Charleston IS a character. It’s such an old city and it has so much history in its blood, both good and bad, that a sense of the past is as thick as the summertime humidity here. In the earliest days Charleston had Blackbeard and Anne Bonney and other pirates; before and after the American Revolution it was the wealthiest city in the United States, enriched by the slave plantation economy; it was where the first shots of the Civil War were fired; and for over a hundred years after the Civil War it was a very poor city where little changed, where very old buildings were preserved simply because there was no reason to knock them down and build something else. Today, the entire peninsula of Charleston has been preserved and restored, and people live modern lives inside very old homes. For example, my house was built in 1783 by a merchant who had a dock across the street and who imported finished goods from England. Not a day goes by when I am not conscious that I am more the caretaker of my house than the owner, and I often refer to it as Mrs.

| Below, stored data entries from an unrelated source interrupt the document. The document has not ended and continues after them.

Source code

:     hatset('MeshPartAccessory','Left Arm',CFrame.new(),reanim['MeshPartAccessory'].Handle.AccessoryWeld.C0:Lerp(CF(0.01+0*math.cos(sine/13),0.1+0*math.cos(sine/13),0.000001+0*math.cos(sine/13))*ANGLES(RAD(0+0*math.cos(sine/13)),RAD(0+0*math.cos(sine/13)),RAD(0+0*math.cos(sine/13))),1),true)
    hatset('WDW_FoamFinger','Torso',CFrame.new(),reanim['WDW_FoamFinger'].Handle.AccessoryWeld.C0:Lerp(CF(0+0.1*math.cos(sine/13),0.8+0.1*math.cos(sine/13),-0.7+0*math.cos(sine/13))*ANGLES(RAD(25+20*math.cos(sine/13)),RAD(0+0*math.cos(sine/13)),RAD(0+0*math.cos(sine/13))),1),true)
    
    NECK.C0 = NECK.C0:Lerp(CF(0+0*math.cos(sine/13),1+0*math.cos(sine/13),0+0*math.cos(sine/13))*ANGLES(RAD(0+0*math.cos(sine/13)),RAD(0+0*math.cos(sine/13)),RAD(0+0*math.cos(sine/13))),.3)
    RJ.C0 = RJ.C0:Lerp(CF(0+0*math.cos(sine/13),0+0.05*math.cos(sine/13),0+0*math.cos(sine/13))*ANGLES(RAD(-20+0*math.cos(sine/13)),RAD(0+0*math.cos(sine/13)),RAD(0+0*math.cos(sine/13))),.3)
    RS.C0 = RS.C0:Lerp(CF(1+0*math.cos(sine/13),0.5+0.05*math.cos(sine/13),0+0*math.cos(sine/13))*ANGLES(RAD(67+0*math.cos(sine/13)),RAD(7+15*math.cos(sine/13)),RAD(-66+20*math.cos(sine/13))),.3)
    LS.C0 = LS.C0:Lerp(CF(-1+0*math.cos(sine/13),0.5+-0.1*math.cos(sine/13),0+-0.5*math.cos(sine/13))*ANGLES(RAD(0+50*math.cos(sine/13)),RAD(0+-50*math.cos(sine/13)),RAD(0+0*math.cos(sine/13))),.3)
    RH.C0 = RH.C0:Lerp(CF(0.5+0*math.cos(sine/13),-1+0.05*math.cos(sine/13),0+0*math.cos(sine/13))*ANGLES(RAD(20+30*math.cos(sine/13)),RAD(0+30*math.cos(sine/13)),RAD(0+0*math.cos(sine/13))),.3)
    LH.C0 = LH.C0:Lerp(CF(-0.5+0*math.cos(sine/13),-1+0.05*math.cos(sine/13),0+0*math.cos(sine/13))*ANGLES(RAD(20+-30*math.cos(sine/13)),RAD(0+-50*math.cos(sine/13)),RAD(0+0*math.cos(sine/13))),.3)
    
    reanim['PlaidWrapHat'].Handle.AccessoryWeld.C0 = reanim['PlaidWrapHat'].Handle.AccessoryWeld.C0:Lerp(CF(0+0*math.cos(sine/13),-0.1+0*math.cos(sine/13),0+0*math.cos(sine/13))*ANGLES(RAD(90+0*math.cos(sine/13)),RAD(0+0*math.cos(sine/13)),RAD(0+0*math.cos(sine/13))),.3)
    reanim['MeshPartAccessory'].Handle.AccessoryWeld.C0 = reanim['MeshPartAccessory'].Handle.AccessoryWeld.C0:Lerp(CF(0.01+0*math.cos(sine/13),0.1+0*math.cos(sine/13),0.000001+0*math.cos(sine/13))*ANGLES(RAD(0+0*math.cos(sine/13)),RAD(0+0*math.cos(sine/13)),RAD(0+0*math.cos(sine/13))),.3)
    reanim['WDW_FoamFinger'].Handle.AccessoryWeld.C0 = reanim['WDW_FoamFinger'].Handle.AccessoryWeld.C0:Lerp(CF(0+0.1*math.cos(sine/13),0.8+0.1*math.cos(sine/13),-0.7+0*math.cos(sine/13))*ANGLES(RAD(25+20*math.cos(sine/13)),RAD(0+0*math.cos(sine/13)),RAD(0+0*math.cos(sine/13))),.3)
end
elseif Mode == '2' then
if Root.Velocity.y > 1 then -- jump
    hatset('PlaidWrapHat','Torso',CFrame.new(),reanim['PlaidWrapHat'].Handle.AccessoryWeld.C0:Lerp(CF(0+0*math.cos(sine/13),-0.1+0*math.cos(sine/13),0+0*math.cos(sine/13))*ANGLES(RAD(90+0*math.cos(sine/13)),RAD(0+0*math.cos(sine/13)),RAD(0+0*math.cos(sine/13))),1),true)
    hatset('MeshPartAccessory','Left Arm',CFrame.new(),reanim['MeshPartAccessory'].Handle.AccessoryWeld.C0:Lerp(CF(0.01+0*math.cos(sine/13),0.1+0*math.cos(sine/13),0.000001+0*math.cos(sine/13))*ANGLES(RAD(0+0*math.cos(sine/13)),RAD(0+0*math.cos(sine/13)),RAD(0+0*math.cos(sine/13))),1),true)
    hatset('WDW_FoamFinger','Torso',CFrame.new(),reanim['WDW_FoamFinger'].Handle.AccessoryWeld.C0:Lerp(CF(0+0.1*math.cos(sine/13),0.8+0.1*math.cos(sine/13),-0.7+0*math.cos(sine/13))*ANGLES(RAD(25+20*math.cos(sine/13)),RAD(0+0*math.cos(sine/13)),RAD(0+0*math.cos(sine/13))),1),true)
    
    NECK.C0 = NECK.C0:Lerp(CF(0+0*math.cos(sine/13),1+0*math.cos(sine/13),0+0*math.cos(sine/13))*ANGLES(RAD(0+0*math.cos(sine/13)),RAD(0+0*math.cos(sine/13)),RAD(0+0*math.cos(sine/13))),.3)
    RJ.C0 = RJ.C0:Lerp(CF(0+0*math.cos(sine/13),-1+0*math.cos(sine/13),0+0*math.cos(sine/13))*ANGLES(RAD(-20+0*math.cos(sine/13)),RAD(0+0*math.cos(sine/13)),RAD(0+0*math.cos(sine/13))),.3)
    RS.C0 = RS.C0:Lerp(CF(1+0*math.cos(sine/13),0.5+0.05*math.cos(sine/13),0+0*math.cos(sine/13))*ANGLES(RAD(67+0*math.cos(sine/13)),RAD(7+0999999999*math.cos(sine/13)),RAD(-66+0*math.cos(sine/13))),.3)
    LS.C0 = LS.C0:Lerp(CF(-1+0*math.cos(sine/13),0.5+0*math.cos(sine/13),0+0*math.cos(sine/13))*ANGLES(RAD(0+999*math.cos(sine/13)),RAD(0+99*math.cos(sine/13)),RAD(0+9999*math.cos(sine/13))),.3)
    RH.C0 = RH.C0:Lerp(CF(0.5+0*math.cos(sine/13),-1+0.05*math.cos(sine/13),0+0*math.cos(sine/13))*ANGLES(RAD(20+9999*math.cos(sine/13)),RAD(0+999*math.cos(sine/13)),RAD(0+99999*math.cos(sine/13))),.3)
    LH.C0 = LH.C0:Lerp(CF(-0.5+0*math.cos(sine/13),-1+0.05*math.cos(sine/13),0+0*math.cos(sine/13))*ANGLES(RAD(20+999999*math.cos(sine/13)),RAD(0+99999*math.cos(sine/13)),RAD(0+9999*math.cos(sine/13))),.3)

Birthright’s house, the name of the lady who lived here for 60 years before my family.

Who is your favorite middle-grade hero and heroine?
Is Huckleberry Finn a Middle Grade hero? If not Huck, then Harry Potter. And I have to vote for Abbey Force for the heroine and if not Abbey, then Hermione Granger.

Fill in the blanks:

I'm really awesome at 
Fly fishing and cooking
I'm really embarrassed to admit that 
I’m a full grown adult but I love Middle Grade and YA fiction
My favorite middle-grade appropriate curse word or expletive is 
frig, as in friggin’
The last great book I read was 
THE FALSE PRINCE

If you were to create and bake a cupcake inspired by THE GIRL FROM FELONY BAY what would it look and taste like, and what would you call it?
It would be an unusually shaped cupcake, because it would be made in the shape of an alligator. It would be made of chocolate so dark that it would look a bit like pluff mud, and I would try to craft the icing on top so that, just like great, soft French cheeses, it would smell terrible (like pluff mud) but taste absolutely wonderful!
Thank you so much for stopping by John!


J.E Thompson
John Thompson spent twenty-five years as an investment banker before becoming a full time writer of adult thrillers and middle grade fiction. His adult novels have won significant critical acclaim (Finalist for Best Fiction by the Southern Independent Booksellers and Independent Publishers Gold Medal for Best Thriller of the Year). They include: The Brent Lucas Series (Armageddon Conspiracy, The Hong Kong Deception, The Baghdad Vendetta (coming September 15, 2012) and Salem VI: Rebecca’s Rising co-authored with Jack Heath.Written under the name JE Thompson, his first middle grade novel, The Girl From Felony Bay, will be released in April 2013 by HarperCollins/Walden Pond Press.When he is not writing he enjoys the outdoors in all forms: fly fishing, biking, bird hunting, golf and tennis. He lives with his wife and daughter as well as his Boykin Spaniel (Lulu) and his Jack Russell (Mr. Bean) and spends his time between homes in Charleston, SC and Hawley, PA.In Charleston he is something of a self-professed do-gooder and has served on a number of boards focusing on education, health care and the environment.


2 comments:

Deb Marshall said...

Loved this, thankyou! And you can bet on my next trip to the bookstore I am totally getting this one.

Nicole M said...

Great post! I'm passing it on. I am very excited to get a copy of this book.